In the novel's closing scene, the simultaneous existence of difference and sameness is revealed when Sam finds her own name engraved on the Vietnam Veterans' Memorial. This reconciliation is earned not by denying the differences of age and gender which separate Sam from the Sam Hughes who died in Vietnam, but by Mason's insistent illustration that self and other, male and female are not static, absolute terms but multiple, interactive constructions which can aid as well as hinder imaginative identification. What Sam finally learns about Vietnam is that “she is just beginning to understand. And she will never really know what happened to all these men in the war” (240). Knowledge becomes a process, not a prize, and when she acknowledges this her emotions are so powerful that “it feels like giving birth to this wall” (240). In this revisionary image the daughter gives birth to the father, the future to the past, the living to the dead—but the relationship between destruction and regeneration is no longer horrific because the fictional spell of its “naturalness”—the assumption that “men will fight wars as long as women have babies”—is broken (Huston, “The Matrix of War” 119).

Works Cited

Broyles, William, Jr. “Why Men Love War.” Esquire, Nov. 1984, 55–65.

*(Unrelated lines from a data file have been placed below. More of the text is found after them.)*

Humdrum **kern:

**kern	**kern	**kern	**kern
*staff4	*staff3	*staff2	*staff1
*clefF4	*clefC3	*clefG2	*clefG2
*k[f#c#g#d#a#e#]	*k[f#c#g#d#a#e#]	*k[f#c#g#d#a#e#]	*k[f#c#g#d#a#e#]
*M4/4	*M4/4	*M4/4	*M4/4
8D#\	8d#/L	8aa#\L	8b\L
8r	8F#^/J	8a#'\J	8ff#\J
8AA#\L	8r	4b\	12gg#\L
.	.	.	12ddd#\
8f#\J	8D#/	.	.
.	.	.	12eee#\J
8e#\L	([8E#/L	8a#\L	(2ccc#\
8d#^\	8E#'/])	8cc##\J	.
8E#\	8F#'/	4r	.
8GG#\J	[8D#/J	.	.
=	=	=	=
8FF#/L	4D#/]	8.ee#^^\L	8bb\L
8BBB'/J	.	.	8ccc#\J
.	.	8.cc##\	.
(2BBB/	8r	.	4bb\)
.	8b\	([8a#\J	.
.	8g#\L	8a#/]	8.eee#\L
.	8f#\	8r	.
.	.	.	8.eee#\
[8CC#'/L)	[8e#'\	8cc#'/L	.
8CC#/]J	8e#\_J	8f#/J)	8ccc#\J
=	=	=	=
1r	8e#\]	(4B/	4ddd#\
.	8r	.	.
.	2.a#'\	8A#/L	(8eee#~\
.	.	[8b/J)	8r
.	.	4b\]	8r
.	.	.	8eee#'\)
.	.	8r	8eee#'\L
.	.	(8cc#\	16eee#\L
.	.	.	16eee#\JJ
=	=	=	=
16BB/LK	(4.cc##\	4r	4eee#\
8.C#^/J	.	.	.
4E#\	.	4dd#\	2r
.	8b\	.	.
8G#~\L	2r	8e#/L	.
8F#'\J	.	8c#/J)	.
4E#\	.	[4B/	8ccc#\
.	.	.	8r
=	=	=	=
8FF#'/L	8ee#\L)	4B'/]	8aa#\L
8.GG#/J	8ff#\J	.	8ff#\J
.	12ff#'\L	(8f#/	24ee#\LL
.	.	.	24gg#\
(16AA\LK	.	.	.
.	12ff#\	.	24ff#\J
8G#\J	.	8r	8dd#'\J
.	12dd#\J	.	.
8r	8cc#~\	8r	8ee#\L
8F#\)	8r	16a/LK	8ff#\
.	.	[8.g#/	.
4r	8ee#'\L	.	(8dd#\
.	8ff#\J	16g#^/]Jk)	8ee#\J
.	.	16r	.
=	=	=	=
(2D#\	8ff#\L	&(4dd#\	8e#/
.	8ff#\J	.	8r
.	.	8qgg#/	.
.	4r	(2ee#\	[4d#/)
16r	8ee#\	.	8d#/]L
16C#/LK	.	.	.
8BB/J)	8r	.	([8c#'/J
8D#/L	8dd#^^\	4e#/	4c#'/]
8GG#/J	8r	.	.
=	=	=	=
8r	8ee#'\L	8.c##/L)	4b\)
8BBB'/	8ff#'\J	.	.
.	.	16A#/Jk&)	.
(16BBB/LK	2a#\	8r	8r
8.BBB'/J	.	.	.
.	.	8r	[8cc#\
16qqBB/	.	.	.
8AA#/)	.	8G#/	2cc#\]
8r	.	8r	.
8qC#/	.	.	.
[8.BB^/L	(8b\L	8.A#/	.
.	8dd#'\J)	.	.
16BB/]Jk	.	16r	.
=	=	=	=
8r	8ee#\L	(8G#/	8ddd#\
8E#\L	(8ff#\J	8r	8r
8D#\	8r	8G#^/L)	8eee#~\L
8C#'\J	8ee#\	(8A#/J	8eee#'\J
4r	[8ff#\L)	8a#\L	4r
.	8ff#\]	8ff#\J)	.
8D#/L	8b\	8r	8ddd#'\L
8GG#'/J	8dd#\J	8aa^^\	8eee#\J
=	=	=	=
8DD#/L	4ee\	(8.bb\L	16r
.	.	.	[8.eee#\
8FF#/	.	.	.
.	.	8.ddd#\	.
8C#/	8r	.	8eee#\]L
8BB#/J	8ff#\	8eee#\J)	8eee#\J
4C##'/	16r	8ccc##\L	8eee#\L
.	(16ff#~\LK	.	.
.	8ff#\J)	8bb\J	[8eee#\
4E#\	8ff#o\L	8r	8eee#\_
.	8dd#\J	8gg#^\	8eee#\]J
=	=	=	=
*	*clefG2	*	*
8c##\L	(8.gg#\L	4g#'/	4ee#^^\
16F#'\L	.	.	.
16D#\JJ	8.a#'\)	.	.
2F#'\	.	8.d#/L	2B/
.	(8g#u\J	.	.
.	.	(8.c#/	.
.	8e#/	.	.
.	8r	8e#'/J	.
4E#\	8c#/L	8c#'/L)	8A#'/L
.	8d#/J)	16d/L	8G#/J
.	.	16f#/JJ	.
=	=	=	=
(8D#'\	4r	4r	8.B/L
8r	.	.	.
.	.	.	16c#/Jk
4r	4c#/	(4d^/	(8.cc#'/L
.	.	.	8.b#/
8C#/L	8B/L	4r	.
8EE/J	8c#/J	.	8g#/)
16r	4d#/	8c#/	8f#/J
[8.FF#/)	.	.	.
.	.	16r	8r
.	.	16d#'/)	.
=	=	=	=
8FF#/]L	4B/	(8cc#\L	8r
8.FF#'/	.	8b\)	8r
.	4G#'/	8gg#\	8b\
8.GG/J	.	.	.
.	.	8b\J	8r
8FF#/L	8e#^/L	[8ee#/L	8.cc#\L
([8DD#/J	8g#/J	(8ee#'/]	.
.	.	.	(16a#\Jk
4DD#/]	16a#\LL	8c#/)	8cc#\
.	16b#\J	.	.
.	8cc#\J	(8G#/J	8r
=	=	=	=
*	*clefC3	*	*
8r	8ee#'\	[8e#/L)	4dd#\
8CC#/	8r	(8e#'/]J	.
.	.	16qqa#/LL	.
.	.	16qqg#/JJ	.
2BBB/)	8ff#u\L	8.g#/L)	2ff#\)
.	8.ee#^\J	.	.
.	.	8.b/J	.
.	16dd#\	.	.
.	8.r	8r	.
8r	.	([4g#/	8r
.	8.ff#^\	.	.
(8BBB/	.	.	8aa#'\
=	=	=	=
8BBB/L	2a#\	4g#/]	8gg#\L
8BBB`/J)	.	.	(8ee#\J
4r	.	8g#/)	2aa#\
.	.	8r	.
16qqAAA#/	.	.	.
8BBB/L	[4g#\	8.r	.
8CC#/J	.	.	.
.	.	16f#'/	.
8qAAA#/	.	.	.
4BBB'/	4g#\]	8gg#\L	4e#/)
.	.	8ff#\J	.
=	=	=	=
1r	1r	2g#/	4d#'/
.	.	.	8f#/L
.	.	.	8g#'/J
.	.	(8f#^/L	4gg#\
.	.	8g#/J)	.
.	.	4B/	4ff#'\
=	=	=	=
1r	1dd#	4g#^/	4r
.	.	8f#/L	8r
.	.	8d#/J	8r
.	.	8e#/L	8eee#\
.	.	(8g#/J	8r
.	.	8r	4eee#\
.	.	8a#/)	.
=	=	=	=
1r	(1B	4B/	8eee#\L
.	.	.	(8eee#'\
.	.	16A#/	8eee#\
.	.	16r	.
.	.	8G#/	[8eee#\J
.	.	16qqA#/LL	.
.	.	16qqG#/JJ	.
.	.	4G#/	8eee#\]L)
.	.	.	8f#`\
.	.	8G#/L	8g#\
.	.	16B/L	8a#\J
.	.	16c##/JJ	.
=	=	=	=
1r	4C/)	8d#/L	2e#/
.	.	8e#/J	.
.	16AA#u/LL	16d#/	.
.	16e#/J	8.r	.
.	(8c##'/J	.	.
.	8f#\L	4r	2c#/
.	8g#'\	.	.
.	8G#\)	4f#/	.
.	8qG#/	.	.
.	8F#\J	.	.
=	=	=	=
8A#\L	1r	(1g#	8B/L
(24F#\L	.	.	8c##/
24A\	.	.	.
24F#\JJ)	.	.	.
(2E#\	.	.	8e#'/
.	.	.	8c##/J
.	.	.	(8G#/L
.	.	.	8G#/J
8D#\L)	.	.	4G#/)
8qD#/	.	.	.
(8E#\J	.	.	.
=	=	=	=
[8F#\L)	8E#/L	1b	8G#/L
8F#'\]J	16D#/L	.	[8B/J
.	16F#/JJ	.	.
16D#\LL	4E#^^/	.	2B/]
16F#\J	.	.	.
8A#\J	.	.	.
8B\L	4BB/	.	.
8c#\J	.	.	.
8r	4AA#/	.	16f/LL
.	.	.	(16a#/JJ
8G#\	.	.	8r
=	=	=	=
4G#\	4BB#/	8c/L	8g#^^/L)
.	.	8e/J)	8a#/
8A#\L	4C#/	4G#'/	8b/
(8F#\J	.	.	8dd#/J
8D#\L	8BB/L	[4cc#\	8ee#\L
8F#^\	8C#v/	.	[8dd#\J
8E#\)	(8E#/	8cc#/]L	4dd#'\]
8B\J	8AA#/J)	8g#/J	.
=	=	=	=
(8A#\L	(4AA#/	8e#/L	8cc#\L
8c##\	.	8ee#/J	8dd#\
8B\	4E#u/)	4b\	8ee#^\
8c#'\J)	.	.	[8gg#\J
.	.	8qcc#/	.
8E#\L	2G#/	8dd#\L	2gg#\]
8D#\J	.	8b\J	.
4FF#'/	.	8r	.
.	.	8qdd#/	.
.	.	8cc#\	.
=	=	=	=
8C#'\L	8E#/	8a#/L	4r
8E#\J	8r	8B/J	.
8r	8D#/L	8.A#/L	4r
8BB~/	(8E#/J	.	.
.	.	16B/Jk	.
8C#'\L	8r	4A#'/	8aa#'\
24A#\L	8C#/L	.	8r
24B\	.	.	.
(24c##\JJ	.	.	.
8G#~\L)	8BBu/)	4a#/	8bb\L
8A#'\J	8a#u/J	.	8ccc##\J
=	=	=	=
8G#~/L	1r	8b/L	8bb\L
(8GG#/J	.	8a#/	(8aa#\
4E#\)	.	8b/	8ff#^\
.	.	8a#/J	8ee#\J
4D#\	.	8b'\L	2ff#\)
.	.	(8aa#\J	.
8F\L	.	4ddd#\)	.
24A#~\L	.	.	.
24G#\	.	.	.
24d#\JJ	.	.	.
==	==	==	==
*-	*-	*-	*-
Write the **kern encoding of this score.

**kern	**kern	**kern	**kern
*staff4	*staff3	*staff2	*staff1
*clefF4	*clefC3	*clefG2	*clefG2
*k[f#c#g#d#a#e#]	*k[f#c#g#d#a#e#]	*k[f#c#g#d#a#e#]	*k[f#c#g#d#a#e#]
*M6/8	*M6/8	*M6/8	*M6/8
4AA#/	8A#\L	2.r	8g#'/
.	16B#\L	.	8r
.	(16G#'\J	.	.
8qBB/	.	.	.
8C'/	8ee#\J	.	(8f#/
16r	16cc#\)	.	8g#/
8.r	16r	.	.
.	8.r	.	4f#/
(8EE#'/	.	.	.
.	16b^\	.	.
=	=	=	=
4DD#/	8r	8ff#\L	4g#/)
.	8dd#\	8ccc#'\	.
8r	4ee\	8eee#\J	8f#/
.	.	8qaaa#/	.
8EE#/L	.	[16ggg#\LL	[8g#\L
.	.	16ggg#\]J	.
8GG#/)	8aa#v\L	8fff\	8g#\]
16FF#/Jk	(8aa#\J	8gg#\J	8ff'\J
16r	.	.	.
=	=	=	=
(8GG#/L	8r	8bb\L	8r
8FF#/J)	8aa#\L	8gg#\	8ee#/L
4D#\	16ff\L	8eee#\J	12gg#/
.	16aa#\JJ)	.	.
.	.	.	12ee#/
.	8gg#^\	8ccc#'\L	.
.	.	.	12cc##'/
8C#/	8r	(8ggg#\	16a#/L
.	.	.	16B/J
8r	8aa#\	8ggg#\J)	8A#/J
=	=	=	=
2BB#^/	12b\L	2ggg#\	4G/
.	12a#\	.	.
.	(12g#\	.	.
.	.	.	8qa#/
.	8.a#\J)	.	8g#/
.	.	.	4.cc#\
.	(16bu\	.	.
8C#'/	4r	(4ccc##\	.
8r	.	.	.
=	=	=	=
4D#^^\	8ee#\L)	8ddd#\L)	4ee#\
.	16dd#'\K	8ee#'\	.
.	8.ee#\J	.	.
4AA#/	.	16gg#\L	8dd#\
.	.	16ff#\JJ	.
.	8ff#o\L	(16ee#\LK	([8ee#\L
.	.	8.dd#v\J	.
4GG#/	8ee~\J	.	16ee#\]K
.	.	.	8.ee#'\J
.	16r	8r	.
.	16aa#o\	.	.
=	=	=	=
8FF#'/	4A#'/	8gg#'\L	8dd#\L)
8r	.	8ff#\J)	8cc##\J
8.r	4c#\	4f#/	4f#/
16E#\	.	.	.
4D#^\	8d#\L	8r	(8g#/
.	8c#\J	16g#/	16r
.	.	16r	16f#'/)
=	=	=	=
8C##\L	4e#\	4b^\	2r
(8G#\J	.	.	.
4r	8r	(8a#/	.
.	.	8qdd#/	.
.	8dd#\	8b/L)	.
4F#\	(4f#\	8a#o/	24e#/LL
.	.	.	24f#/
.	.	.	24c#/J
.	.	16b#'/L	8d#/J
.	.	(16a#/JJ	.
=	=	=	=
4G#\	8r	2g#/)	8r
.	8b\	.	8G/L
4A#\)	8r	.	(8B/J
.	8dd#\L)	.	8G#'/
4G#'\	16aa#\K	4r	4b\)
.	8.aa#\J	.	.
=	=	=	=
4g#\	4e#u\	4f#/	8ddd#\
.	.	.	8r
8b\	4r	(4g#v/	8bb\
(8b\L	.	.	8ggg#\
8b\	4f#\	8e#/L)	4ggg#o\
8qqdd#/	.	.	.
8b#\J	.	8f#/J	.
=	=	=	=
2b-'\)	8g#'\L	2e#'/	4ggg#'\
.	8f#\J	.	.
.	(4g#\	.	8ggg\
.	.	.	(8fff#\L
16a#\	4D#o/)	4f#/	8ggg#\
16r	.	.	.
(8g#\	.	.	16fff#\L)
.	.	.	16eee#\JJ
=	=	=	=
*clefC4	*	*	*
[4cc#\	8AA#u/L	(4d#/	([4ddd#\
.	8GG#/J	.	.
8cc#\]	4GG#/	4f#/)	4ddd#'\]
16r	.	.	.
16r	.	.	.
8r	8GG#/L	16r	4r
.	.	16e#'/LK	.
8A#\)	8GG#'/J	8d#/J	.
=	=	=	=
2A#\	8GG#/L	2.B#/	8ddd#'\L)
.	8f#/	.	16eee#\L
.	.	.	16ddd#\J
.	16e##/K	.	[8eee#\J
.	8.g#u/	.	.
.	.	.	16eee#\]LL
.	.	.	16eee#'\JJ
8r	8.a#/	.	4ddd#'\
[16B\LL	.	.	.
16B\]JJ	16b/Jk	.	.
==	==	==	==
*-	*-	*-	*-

Chodorow, Nancy. The Reproduction of Mothering: Psychoanalysis and the Sociology of Gender. Berkeley: University of California Press, 1978.

Cixous, Hélène. “The Laugh of the Medusa.” New French Feminisms. Ed. Elaine Marks and Isabelle de Courtivron. New York: Schocken, 1981.

Elshtain, Jean Bethke. Women and War. New York: Basic, 1987.

Fussell, Paul. The Great War and Modern Memory. New York: Oxford University Press, 1977.

Gilbert, Sandra M. “Soldier's Heart: Literary Men, Literary Women, and the Great War.” Signs 8 (1983): 422–450.

Gray, J. Glenn. The Warriors: Reflections on Men in Battle. New York: Harper, 1970.

Herr, Michael. Dispatches. 1977. New York: Avon, 1978.

Huston, Nancy. “Tales of War and Tears of Women.” Women's Studies International Forum 5 (1982): 271–282.

———. “The Matrix of War: Mothers and Heroes.” The Female Body in Western Culture. Ed. Susan Rubin Suleiman. Cambridge: Harvard University Press, 1986.

Marcus, Jane. “Corpus/Corps/Corpse: Writing the Body in/at War.” Afterword. Not So Quiet … Stepdaughter of War. Helen Zenna Smith. New York: Feminist Press, 1989.

Mason, Bobbie Ann. In Country. New York: Harper, 1985.